Gaitanidis Apostolos, Christensen Mathias A, Dorken Gallastegi Ander, Breen Kerry A, Velmahos George C, Kaafarani Haytham M A, Farhat Maha R
Division of Trauma, Emergency Surgery and Surgical Critical Care, Massachusetts General Hospital, Boston, Massachusetts, USA.
Department of Anesthesia, Center of Head and Orthopedics, Copenhagen University Hospital, Rigshospitalet, Copenhagen, Denmark.
World J Surg. 2025 May;49(5):1282-1289. doi: 10.1002/wjs.12575. Epub 2025 Apr 8.
Intestinal malrotation is a congenital malformation of the embryonic gut that may cause midgut volvulus either in children or adults. Our understanding of its genetic background stems from reports of syndromic or familial forms and no genome-wide association studies (GWAS) have been reported. We perform the first GWAS to identify common variants associated with this malformation.
Subjects were enrolled and genotyped as part of the Mass General Brigham Biobank and individuals with diagnosis of intestinal malrotation were identified. Single nucleotide polymorphisms (SNPs) with minor allele frequency ≥ 5% were examined for association with intestinal malrotation using mixed linear model association analysis. SNPs that surpassed the significance threshold (p < 5E-08) were further examined in a separate validation cohort.

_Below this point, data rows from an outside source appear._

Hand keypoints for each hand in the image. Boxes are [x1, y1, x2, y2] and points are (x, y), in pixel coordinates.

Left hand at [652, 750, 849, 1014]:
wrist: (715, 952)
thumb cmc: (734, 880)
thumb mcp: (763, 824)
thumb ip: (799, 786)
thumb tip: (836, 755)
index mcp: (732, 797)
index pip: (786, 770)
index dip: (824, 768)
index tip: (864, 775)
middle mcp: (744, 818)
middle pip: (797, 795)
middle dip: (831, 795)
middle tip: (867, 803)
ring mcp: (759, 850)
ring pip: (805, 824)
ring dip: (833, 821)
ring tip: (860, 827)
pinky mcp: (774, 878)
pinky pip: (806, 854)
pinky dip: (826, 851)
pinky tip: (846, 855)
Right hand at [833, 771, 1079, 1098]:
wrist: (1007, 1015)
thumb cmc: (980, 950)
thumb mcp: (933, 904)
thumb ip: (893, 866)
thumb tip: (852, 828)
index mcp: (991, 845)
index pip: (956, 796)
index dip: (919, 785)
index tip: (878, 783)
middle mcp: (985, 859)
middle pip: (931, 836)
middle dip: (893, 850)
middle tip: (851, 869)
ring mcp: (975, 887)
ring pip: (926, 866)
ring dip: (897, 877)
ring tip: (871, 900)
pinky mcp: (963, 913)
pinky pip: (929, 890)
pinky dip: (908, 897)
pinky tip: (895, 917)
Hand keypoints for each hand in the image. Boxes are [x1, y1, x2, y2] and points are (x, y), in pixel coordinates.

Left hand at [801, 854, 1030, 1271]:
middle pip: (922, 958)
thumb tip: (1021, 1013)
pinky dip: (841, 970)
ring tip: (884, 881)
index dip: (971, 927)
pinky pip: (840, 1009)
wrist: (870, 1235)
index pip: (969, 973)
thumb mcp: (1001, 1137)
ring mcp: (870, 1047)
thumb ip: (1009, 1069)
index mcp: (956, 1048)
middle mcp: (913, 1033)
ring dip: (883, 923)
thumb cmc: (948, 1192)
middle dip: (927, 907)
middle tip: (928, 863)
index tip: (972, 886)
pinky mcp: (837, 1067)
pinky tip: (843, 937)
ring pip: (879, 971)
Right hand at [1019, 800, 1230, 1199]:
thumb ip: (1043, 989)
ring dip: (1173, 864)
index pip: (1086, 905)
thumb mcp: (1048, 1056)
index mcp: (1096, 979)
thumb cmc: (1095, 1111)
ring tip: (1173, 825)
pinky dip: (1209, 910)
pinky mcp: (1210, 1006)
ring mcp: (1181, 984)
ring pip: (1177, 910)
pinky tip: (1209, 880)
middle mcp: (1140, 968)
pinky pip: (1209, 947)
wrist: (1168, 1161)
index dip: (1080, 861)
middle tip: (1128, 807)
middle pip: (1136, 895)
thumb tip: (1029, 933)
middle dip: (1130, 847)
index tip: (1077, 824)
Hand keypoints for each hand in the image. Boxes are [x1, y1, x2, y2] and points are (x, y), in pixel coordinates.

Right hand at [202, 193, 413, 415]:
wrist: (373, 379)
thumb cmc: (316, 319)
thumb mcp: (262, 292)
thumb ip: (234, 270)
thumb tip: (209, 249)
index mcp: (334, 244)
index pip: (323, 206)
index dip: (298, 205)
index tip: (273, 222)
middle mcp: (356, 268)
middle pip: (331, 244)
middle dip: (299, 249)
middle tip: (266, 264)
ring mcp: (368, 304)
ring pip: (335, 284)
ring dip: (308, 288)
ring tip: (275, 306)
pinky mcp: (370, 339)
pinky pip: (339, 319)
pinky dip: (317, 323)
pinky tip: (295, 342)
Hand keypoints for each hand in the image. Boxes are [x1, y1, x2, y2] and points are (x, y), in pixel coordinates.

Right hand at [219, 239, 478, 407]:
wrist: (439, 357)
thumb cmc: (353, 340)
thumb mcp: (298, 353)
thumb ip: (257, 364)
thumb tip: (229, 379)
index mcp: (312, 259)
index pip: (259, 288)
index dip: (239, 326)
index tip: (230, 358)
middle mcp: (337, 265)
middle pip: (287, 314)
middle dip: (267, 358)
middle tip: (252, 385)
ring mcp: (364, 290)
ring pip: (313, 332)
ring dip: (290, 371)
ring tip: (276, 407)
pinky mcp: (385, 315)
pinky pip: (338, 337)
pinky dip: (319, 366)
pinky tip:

The derivation cohort included 11,106 individuals (70 [0.6%] cases), and the validation cohort included 4134 individuals (21 [0.5%] cases). Five exonic SNPs in two loci at chromosomes 17p13 (lead SNP rs75147837, beta = 0.0044, and p = 7.97E-10) and 10q26 (lead SNP rs3121846, beta = 0.0057, p = 3.28E-08) had p < 5E-08. After validation, 2 SNPs at 17p13 were associated with the phenotype (rs72631499 adjusted-p = 0.010 and rs148094507 adjusted-p = 0.014). eQTL (expression Quantitative Trait Loci) analysis mapped 6 genes to the identified locus (PITPNA, TRARG1, INPP5K, YWHAE, PITPNA-AS1, and FAM57A).
We report results from the first GWAS on intestinal malrotation. A locus at 17p13 is associated with intestinal malrotation and may guide genetic guidance and improve our understanding of this malformation. Rs72631499 was found to be a binding site for HNF4A, a transcription factor that plays important roles in normal embryonic gut development.
肠旋转不良是胚胎肠道的一种先天性畸形,可在儿童或成人中导致中肠扭转。我们对其遗传背景的了解源于综合征性或家族性形式的报告,尚未有全基因组关联研究(GWAS)的报道。我们开展了首例GWAS以识别与此畸形相关的常见变异。
作为麻省总医院布莱根生物样本库的一部分,招募受试者并进行基因分型,识别出诊断为肠旋转不良的个体。使用混合线性模型关联分析检查次要等位基因频率≥5%的单核苷酸多态性(SNP)与肠旋转不良的关联。超过显著性阈值(p < 5E - 08)的SNP在一个单独的验证队列中进一步检查。
推导队列包括11106名个体(70例[0.6%]),验证队列包括4134名个体(21例[0.5%])。17号染色体p13区域两个位点(主SNP rs75147837,β = 0.0044,p = 7.97E - 10)和10号染色体q26区域(主SNP rs3121846,β = 0.0057,p = 3.28E - 08)的五个外显子SNP的p < 5E - 08。验证后,17p13区域的2个SNP与该表型相关(rs72631499校正p = 0.010,rs148094507校正p = 0.014)。表达数量性状基因座(eQTL)分析将6个基因定位到已识别的位点(PITPNA、TRARG1、INPP5K、YWHAE、PITPNA - AS1和FAM57A)。
我们报告了首例关于肠旋转不良的GWAS结果。17p13区域的一个位点与肠旋转不良相关,可能为遗传指导提供依据并增进我们对这种畸形的理解。发现rs72631499是HNF4A的一个结合位点,HNF4A是一种在正常胚胎肠道发育中起重要作用的转录因子。